= The Homeless Foundation =

UK charity

The Homeless Foundation is a registered charity based in the West Midlands with the aim of eradicating homelessness across the United Kingdom. It was founded in 2007 and is run by a board of trustees.

== About ==
Its main objective, stated in its governing document, is "to relieve, either individually or generally, persons who are in conditions of need, hardship or distress on a National basis". The Homeless Foundation believes that a safe and secure home is a fundamental human need and the personal foundation from which people can build an independent life and fulfil their true potential.

It does this via providing advice, move-on accommodation and move-in grants. In addition, it also works with a number of partners across the Midlands including St Paul's, YMCA Worcestershire, and St Basil's. Since 2015, it has also provided a target information programme and assistance for 18-25 year olds and has also developed a schools programme to provide education on homelessness. Official figures from the UK Government, via coordinated street counts of rough sleepers conducted in autumn 2018, revealed there were 420 rough sleepers across the West Midlands, up from 289 in 2016.

== Move-on accommodation ==
The Homeless Foundation tackles homelessness in a number of ways, but one of the main issues is the lack of 'move-on accommodation' for individuals to make a transition to independent living.

'Move-on accommodation' in the form of shared housing or apartments enables individuals to gain important life skills, have the support of trained resettlement advisors, and secure confidence and the means to secure accommodation.

The Homeless Foundation provides grants from its own funds to assist with 'move-on accommodation' and has helped more than 150 people from this scheme, with 85 per cent of those no longer categorised as homeless.

The shortage of affordable accommodation is recognised as one of the biggest challenges nationally, with Homeless Link noting 30 per cent of its clients were unable to do so.

This has been acknowledged as a major issue by the UK government in solving homelessness. In August 2018 it announced a £50 million Move On Fund package until 2020/21 as part of its Rough Sleeping Strategy.
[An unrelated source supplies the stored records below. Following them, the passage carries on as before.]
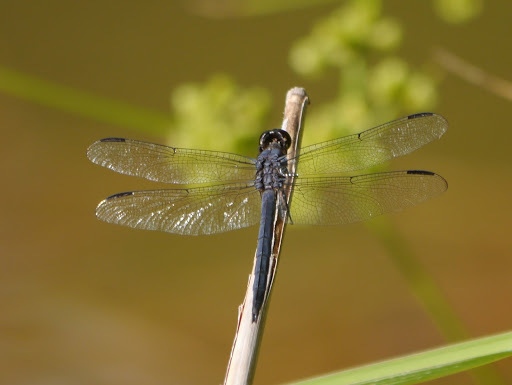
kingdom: Animalia
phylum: Arthropoda
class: Insecta
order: Odonata
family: Libellulidae
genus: Libellula
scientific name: Libellula incesta
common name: Slaty skimmer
Working with referral organisations, on average, seven single people each month move on from homelessness into their own secure homes.
== Campaigns ==

=== Hi Homie ===
The Homeless Foundation established the HiHomie campaign in 2015, specifically to provide advice to young people (16–25 year olds) in Worcestershire regarding homelessness. The campaign adopted a turtle as its logo – based not only its resilience but the fact that with its shell it is never without a home.

=== iKozie mini-home ===
In 2017, the Homeless Foundation had the UK's first iKozie built and delivered to a property in Worcestershire. The iKozie is a purpose-built property just 186 square feet in size that provides move-on accommodation.

It was designed by Kieran O'Donnell, a trustee of the Homeless Foundation, and Andrew Eastabrook of Eastabrook Architects. The design was to enable the micro-home to be constructed offsite and lifted into place. The micro-home was described by O'Donnell as a potential solution to the housing and homeless crisis in the UK.

The UK's first iKozie micro-home was designed as a 'move-on' home and was in the garden of the Homeless Foundation, on 29 August 2017.

== Financial information ==
The charity does not actively fundraise to support its activities. It secures funding via rents on its charitable properties and one investment property and direct donations. In its most recent accounts (financial year end 30 November 2017), it had an income of £59,521 and spending of £40,879.